▸ **What you are asked to do**: Print every line of text from the records below, unchanged and in order. Leave out the pictures.

▸ **Data provided**:

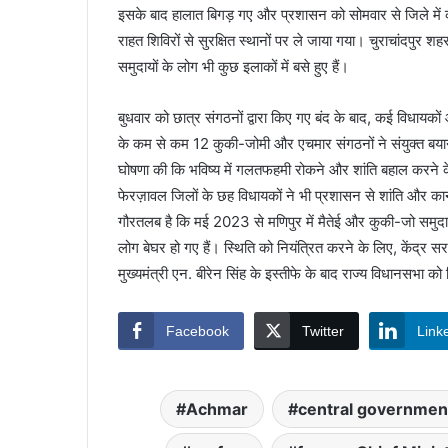
इसके बाद हालात बिगड़ गए और प्रशासन को सोमवार से जिले में कर्
राहत शिविरों से सुरक्षित स्थानों पर ले जाया गया। चुराचांदपुर श
समुदायों के लोग भी कुछ इलाकों में बसे हुए हैं।
बुधवार को छात्र संगठनों द्वारा किए गए बंद के बाद, कई विधायक
के कम से कम 12 कुकी-जोमी और एचमार संगठनों ने संयुक्त बयान
घोषणा की कि भविष्य में गलतफहमी रोकने और शांति बहाल करने क
फेरज़ावल जिलों के छह विधायकों ने भी प्रशासन से शांति और 
गौरतलब है कि मई 2023 से मणिपुर में मैतेई और कुकी-जो समुदायो
लोग बेघर हो गए हैं। स्थिति को नियंत्रित करने के लिए, केंद्र स
मुख्यमंत्री एन. बीरेन सिंह के इस्तीफे के बाद राज्य विधानसभा क
Facebook
Twitter
Link
Achmar
central governmen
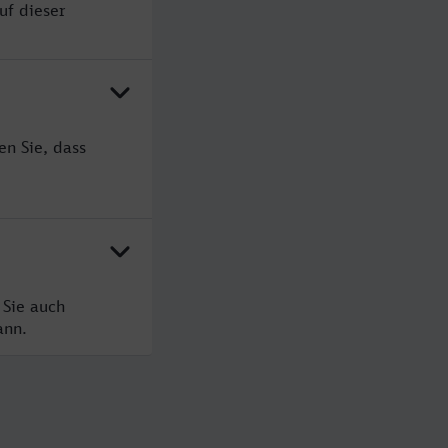
uf dieser
en Sie, dass
 Sie auch
ann.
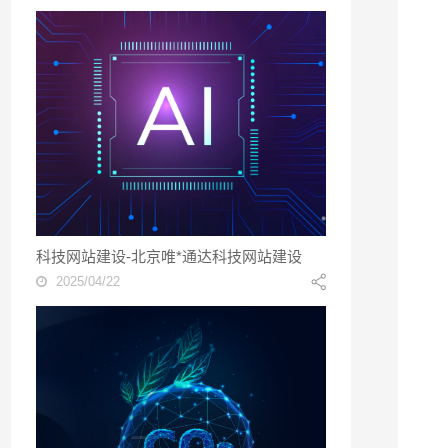
科技网站建设-北京唯*通达科技网站建设
2025/04/22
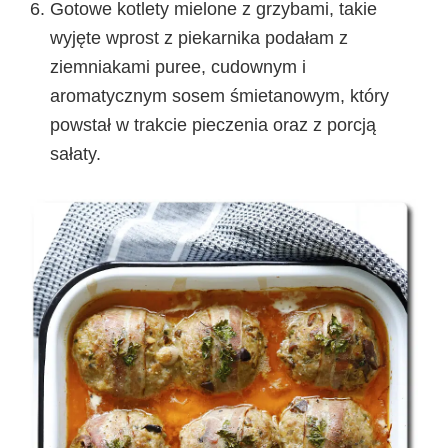
Gotowe kotlety mielone z grzybami, takie
wyjęte wprost z piekarnika podałam z
ziemniakami puree, cudownym i
aromatycznym sosem śmietanowym, który
powstał w trakcie pieczenia oraz z porcją
sałaty.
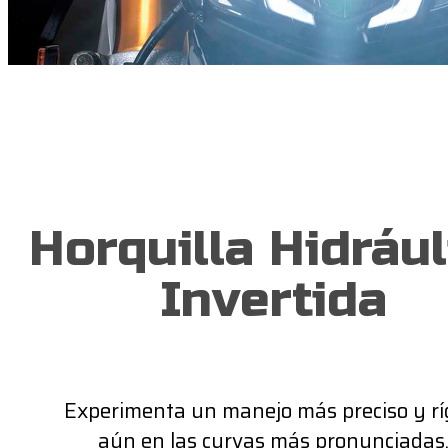
Horquilla Hidrául
Invertida
Experimenta un manejo más preciso y rí
aún en las curvas más pronunciadas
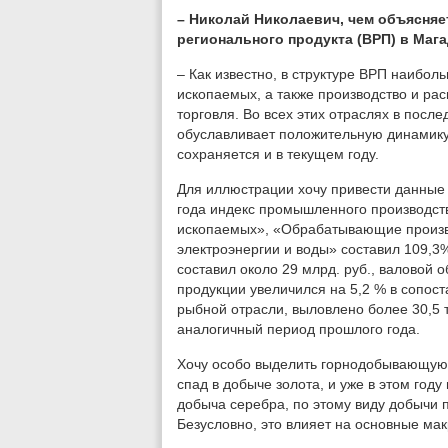
– Николай Николаевич, чем объясняе
регионального продукта (ВРП) в Маг
– Как известно, в структуре ВРП наибо
ископаемых, а также производство и ра
торговля. Во всех этих отраслях в после
обуславливает положительную динамику 
сохраняется и в текущем году.
Для иллюстрации хочу привести данные 
года индекс промышленного производст
ископаемых», «Обрабатывающие произв
электроэнергии и воды» составил 109,3%
составил около 29 млрд. руб., валовой 
продукции увеличился на 5,2 % в сопос
рыбной отрасли, выловлено более 30,5 т
аналогичный период прошлого года.
Хочу особо выделить горнодобывающую 
спад в добыче золота, и уже в этом году
добыча серебра, по этому виду добычи 
Безусловно, это влияет на основные ма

▸ **Written response**:
इसके बाद हालात बिगड़ गए और प्रशासन को सोमवार से जिले में कर्
राहत शिविरों से सुरक्षित स्थानों पर ले जाया गया। चुराचांदपुर श
समुदायों के लोग भी कुछ इलाकों में बसे हुए हैं।
बुधवार को छात्र संगठनों द्वारा किए गए बंद के बाद, कई विधायक
के कम से कम 12 कुकी-जोमी और एचमार संगठनों ने संयुक्त बयान
घोषणा की कि भविष्य में गलतफहमी रोकने और शांति बहाल करने क
फेरज़ावल जिलों के छह विधायकों ने भी प्रशासन से शांति और 
गौरतलब है कि मई 2023 से मणिपुर में मैतेई और कुकी-जो समुदायो
लोग बेघर हो गए हैं। स्थिति को नियंत्रित करने के लिए, केंद्र स
मुख्यमंत्री एन. बीरेन सिंह के इस्तीफे के बाद राज्य विधानसभा क
Facebook
Twitter
Link
Achmar
central governmen
uf dieser
en Sie, dass
 Sie auch
ann.
科技网站建设-北京唯*通达科技网站建设
2025/04/22
Gotowe kotlety mielone z grzybami, takie
wyjęte wprost z piekarnika podałam z
ziemniakami puree, cudownym i
aromatycznym sosem śmietanowym, który
powstał w trakcie pieczenia oraz z porcją
sałaty.
Horquilla Hidrául
Invertida
Experimenta un manejo más preciso y rí
aún en las curvas más pronunciadas
– Николай Николаевич, чем объясняе
регионального продукта (ВРП) в Маг
– Как известно, в структуре ВРП наибо
ископаемых, а также производство и ра
торговля. Во всех этих отраслях в после
обуславливает положительную динамику 
сохраняется и в текущем году.
Для иллюстрации хочу привести данные 
года индекс промышленного производст
ископаемых», «Обрабатывающие произв
электроэнергии и воды» составил 109,3%
составил около 29 млрд. руб., валовой 
продукции увеличился на 5,2 % в сопос
рыбной отрасли, выловлено более 30,5 т
аналогичный период прошлого года.
Хочу особо выделить горнодобывающую 
спад в добыче золота, и уже в этом году
добыча серебра, по этому виду добычи 
Безусловно, это влияет на основные ма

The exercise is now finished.